This is the second time “ישׁפט” is used.  The first time is in Gen 16:5, when Sarai says to Avram:  “I was wrong about you:  I gave my maid into your arms and she will see that she conceived and I will be despised in her eyes.  The Lord will judge (ישׁפט) between you and me.”  The use of ישׁפט in the Lot narrative suggests that the men of the city are equating Lot with G-d in passing judgment on them.  And they resent him for it.  There is no indication in the text that the men of the city are unhappy at not having sex with the guests.  Rather, the suggestion is that they are displeased that they have not succeeded at intimidating someone they perceived to be an ignorant foreigner (who, presumably, would accept nighttime bullying and harassment as a social norm).

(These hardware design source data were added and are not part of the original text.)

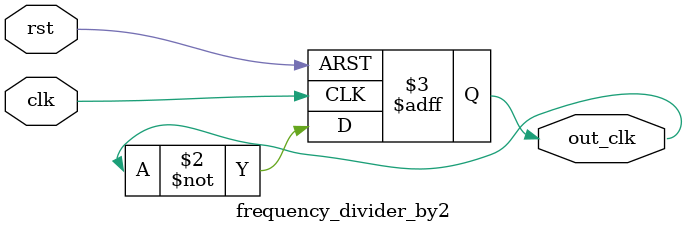
<source format=v>
module frequency_divider_by2 ( clk ,rst,out_clk );
	output reg out_clk;
	input clk ;
	input rst;
	always @(posedge clk or posedge rst)
	begin
		if (rst)
			out_clk <= 1'b0;
		else
			out_clk <= ~out_clk;	
	end
endmodule

</source>
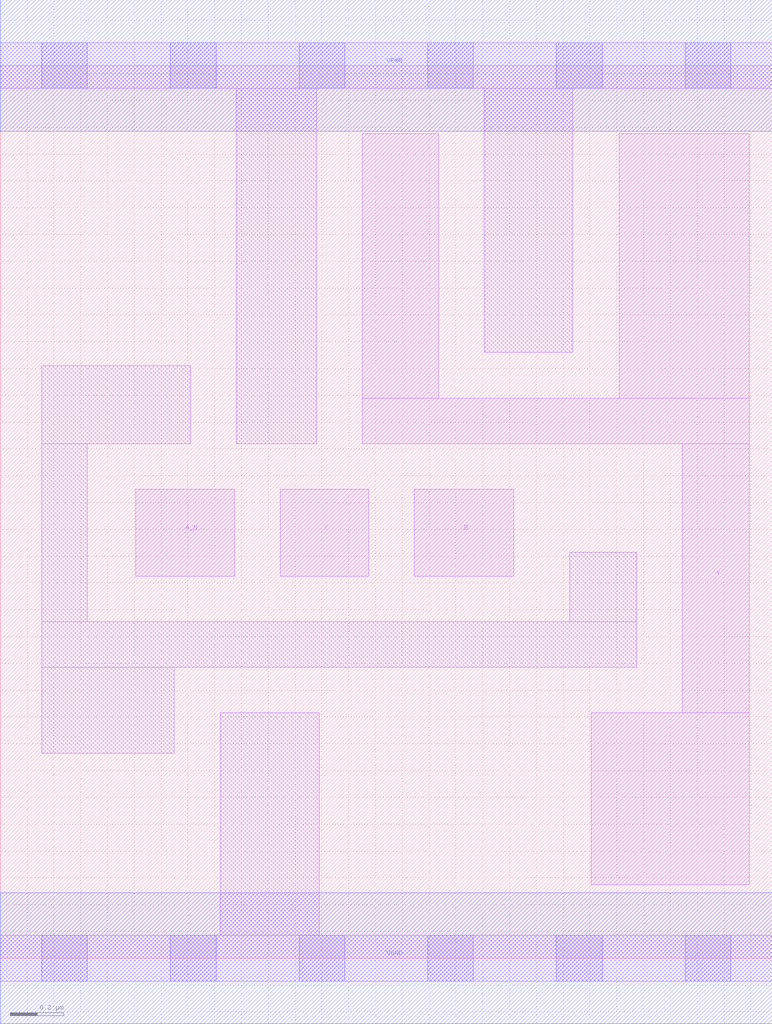
<source format=lef>
# Copyright 2020 The SkyWater PDK Authors
#
# Licensed under the Apache License, Version 2.0 (the "License");
# you may not use this file except in compliance with the License.
# You may obtain a copy of the License at
#
#     https://www.apache.org/licenses/LICENSE-2.0
#
# Unless required by applicable law or agreed to in writing, software
# distributed under the License is distributed on an "AS IS" BASIS,
# WITHOUT WARRANTIES OR CONDITIONS OF ANY KIND, either express or implied.
# See the License for the specific language governing permissions and
# limitations under the License.
#
# SPDX-License-Identifier: Apache-2.0

VERSION 5.7 ;
  NOWIREEXTENSIONATPIN ON ;
  DIVIDERCHAR "/" ;
  BUSBITCHARS "[]" ;
UNITS
  DATABASE MICRONS 200 ;
END UNITS
MACRO sky130_fd_sc_lp__nand3b_1
  CLASS CORE ;
  FOREIGN sky130_fd_sc_lp__nand3b_1 ;
  ORIGIN  0.000000  0.000000 ;
  SIZE  2.880000 BY  3.330000 ;
  SYMMETRY X Y R90 ;
  SITE unit ;
  PIN A_N
    ANTENNAGATEAREA  0.126000 ;
    DIRECTION INPUT ;
    USE SIGNAL ;
    PORT
      LAYER li1 ;
        RECT 0.505000 1.425000 0.875000 1.750000 ;
    END
  END A_N
  PIN B
    ANTENNAGATEAREA  0.315000 ;
    DIRECTION INPUT ;
    USE SIGNAL ;
    PORT
      LAYER li1 ;
        RECT 1.545000 1.425000 1.915000 1.750000 ;
    END
  END B
  PIN C
    ANTENNAGATEAREA  0.315000 ;
    DIRECTION INPUT ;
    USE SIGNAL ;
    PORT
      LAYER li1 ;
        RECT 1.045000 1.425000 1.375000 1.750000 ;
    END
  END C
  PIN Y
    ANTENNADIFFAREA  0.909300 ;
    DIRECTION OUTPUT ;
    USE SIGNAL ;
    PORT
      LAYER li1 ;
        RECT 1.350000 1.920000 2.795000 2.090000 ;
        RECT 1.350000 2.090000 1.635000 3.075000 ;
        RECT 2.205000 0.275000 2.795000 0.915000 ;
        RECT 2.310000 2.090000 2.795000 3.075000 ;
        RECT 2.545000 0.915000 2.795000 1.920000 ;
    END
  END Y
  PIN VGND
    DIRECTION INOUT ;
    USE GROUND ;
    PORT
      LAYER met1 ;
        RECT 0.000000 -0.245000 2.880000 0.245000 ;
    END
  END VGND
  PIN VPWR
    DIRECTION INOUT ;
    USE POWER ;
    PORT
      LAYER met1 ;
        RECT 0.000000 3.085000 2.880000 3.575000 ;
    END
  END VPWR
  OBS
    LAYER li1 ;
      RECT 0.000000 -0.085000 2.880000 0.085000 ;
      RECT 0.000000  3.245000 2.880000 3.415000 ;
      RECT 0.155000  0.765000 0.650000 1.085000 ;
      RECT 0.155000  1.085000 2.375000 1.255000 ;
      RECT 0.155000  1.255000 0.325000 1.920000 ;
      RECT 0.155000  1.920000 0.710000 2.210000 ;
      RECT 0.820000  0.085000 1.190000 0.915000 ;
      RECT 0.880000  1.920000 1.180000 3.245000 ;
      RECT 1.805000  2.260000 2.135000 3.245000 ;
      RECT 2.125000  1.255000 2.375000 1.515000 ;
    LAYER mcon ;
      RECT 0.155000 -0.085000 0.325000 0.085000 ;
      RECT 0.155000  3.245000 0.325000 3.415000 ;
      RECT 0.635000 -0.085000 0.805000 0.085000 ;
      RECT 0.635000  3.245000 0.805000 3.415000 ;
      RECT 1.115000 -0.085000 1.285000 0.085000 ;
      RECT 1.115000  3.245000 1.285000 3.415000 ;
      RECT 1.595000 -0.085000 1.765000 0.085000 ;
      RECT 1.595000  3.245000 1.765000 3.415000 ;
      RECT 2.075000 -0.085000 2.245000 0.085000 ;
      RECT 2.075000  3.245000 2.245000 3.415000 ;
      RECT 2.555000 -0.085000 2.725000 0.085000 ;
      RECT 2.555000  3.245000 2.725000 3.415000 ;
  END
END sky130_fd_sc_lp__nand3b_1
END LIBRARY

</source>
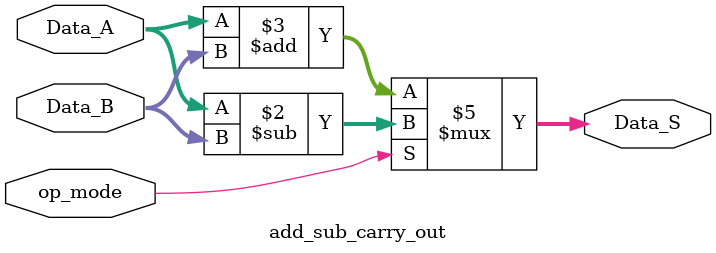
<source format=v>
`timescale 1ns / 1ps

//This module it's different to the add_sub module synthesized
module add_sub_carry_out
		# (parameter W = 32)
	(
		input wire op_mode,
		input wire [W-1:0] Data_A,
		input wire [W-1:0] Data_B,
		output reg [W:0] Data_S 
		);

	always @*
		if(op_mode)
			Data_S <= Data_A - Data_B;
		else
			Data_S <= Data_A + Data_B;

endmodule

</source>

* And the men stretched out their hands and made Lot enter his house with them and they closed the door.

            The verse is usually translated to indicate that the “men” means the guests.  However the verb used is יביאו
This is the hifil (causative) binyan, indicating that Lot was compelled to enter.

* And the men who were in the doorway of the house were struck with blindness, from the great to the small, and they wearied finding the door.

This is usually translated as “they struck the men who were at the door of the house with blindness…so they wearied themselves to find the door.”  But that doesn’t make sense:  if we understand “the men” of the previous verse to refer to the guests, then they had already pulled Lot into the house and closed the door, leaving the men of the city on the other side.  If, however, we understand that the men of the city succeeded in forcing themselves into the house, then we understand that once inside, they were struck with blindness and could not find the door to leave.  From this, we can infer that they did, in fact, enter the house forcibly and with intent to do harm.  Note there is no indication that they have succeeded in having sex with anyone.
Arguably, the confusion in the text over which men are inside the house and which are outside is deliberate:  both the men who are messengers/angels and the men of the city are identified as “enashim” without any qualifiers of “ha’ir” or “malachim.”  It is conjecturable that this deliberate confusion reflects the chaos of the scene as it is played out.

* And the men said to Lot, Who else is here?  Your daughters and the men they are contracted to and all those of yours in the city you brought to the place.

Because we are destroying this place because their outcry is so great before G-d, and G-d sent us to destroy it.

            The guests tell Lot to get all his people together and flee the city because objections to its residents has become so great that G-d has decided to destroy it.  There is no claim that G-d is objecting to the citizens’ request for sex with men.  More likely, the objections have been to the citizens’ behavior in engaging in harassment and intimidation.  The city is destroyed because its inhabitants are bullies, not because they have sex with men.